Published 4 mrt. 2025

Picking The Perfect JS Runtime

Or why benchmarks are misleading

#javascript
#performance
Cover image for Picking The Perfect JS Runtime

Picking JavaScript runtimes have real consequences. We've tracked performance metrics, revealing striking differences between Node.js, Deno, and Bun. Memory consumption patterns in production tell a compelling story that synthetic benchmarks miss entirely.

The Node.js Era

Introduced in 2009 (approximately 15 years ago), Node.js is a JavaScript runtime built on Chrome’s V8 JavaScript engine. Node.js extended JavaScript beyond the browser, enabling developers to use the same language for both client and server side, popularizing full-stack JavaScript.

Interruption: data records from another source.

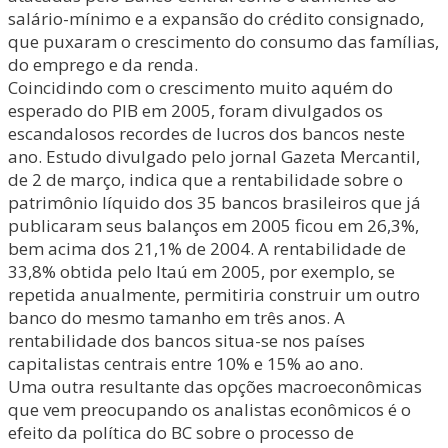
salário-mínimo e a expansão do crédito consignado,
que puxaram o crescimento do consumo das famílias,
do emprego e da renda.
Coincidindo com o crescimento muito aquém do
esperado do PIB em 2005, foram divulgados os
escandalosos recordes de lucros dos bancos neste
ano. Estudo divulgado pelo jornal Gazeta Mercantil,
de 2 de março, indica que a rentabilidade sobre o
patrimônio líquido dos 35 bancos brasileiros que já
publicaram seus balanços em 2005 ficou em 26,3%,
bem acima dos 21,1% de 2004. A rentabilidade de
33,8% obtida pelo Itaú em 2005, por exemplo, se
repetida anualmente, permitiria construir um outro
banco do mesmo tamanho em três anos. A
rentabilidade dos bancos situa-se nos países
capitalistas centrais entre 10% e 15% ao ano.
Uma outra resultante das opções macroeconômicas
que vem preocupando os analistas econômicos é o
efeito da política do BC sobre o processo de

Since then, we’ve navigated through numerous challenges including (but not limited to):

Thankfully, the JavaScript ecosystem has evolved significantly since then.

Server Side Rendering

At brainhive, we’ve built our backend infrastructure with Rust from the beginning, leveraging its (memory) safety, concurrency, and exceptional performance capabilities that align with our engineering philosophy.

However, our projects often use NextJS—a React-based framework—which requires server-side rendering to optimize performance. Despite avoiding JavaScript for our primary backend services, we still need a JavaScript runtime to support server-side rendering, making runtime selection relevant in our architecture.

JavaScript Runtimes

Aside from Node.js, there are two competing JavaScript runtimes: Deno and Bun.

Bun

Built in Zig, Bun is a fast, Node-compatible, JavaScript runtime that aims to provide a better alternative to Node.js. Bun aims for 100% Node.js compatibility and is designed for speed, complete with a bundler, test runner and package manager.

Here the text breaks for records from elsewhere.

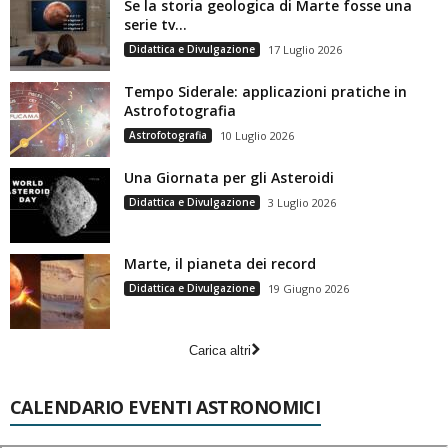
Se la storia geologica di Marte fosse una
serie tv…
Didattica e Divulgazione
17 Luglio 2026
Tempo Siderale: applicazioni pratiche in
Astrofotografia
Astrofotografia
10 Luglio 2026
Una Giornata per gli Asteroidi
Didattica e Divulgazione
3 Luglio 2026
Marte, il pianeta dei record
Didattica e Divulgazione
19 Giugno 2026
Carica altri
CALENDARIO EVENTI ASTRONOMICI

Express benchmark shown on the website

Express benchmark shown on the website

Deno

Built in Rust, Deno is a secure, high-performance JavaScript runtime that aims to provide a better alternative to Node.js. Deno is designed for security, complete with a package manager, Node.js compatibility, and native TypeScript support.

Deno benchmark shown on the website

Deno benchmark shown on the website

Bun In Production

Since we’re using Next.js we originally picked Bun as our JavaScript runtime due to its speed and compatibility with Node.js (at the time Deno simply wasn’t compatible). It was definitely an improvement but we ran into two major issues:

  1. Even post 1.0, there have been several releases with sudden breaking changes.
  2. We experienced increased memory usage and out-of-memory errors, suggesting that Bun’s memory management was sub-par.

We can work around ‘unstable releases’ by testing thoroughly and adopting a more conservative approach to updates. But, we couldn’t get a grip on Bun’s memory management issues.

Bun average memory usage

Bun average memory usage

Switching To Deno

Due to the memory management issues in Bun we needed to find an alternative (or switch back to Node.js). Thankfully, with the release of Deno 2.0, we were finally able to run our application (without making any changes to our code) with Deno. And so we did.

Deno average memory usage

Deno average memory usage

Switching from Bun to Deno

Switching from Bun to Deno

Peak memory usage went down from 700 MiB to 400 MiB and most importantly, memory usage was (way) more stable. This also resulted in a significant reduction in the amount of out-of-memory errors. Additionally, since adopting Deno we haven’t experienced breaking changes in new releases.

Conclusion

Moral of the story? Benchmarks are interesting but do not accurately reflect real-world usage. What good is a fast runtime if it’s not stable? In our case, we’ve found Deno to be a great alternative to Bun. It’s fast, more stable, and uses less memory.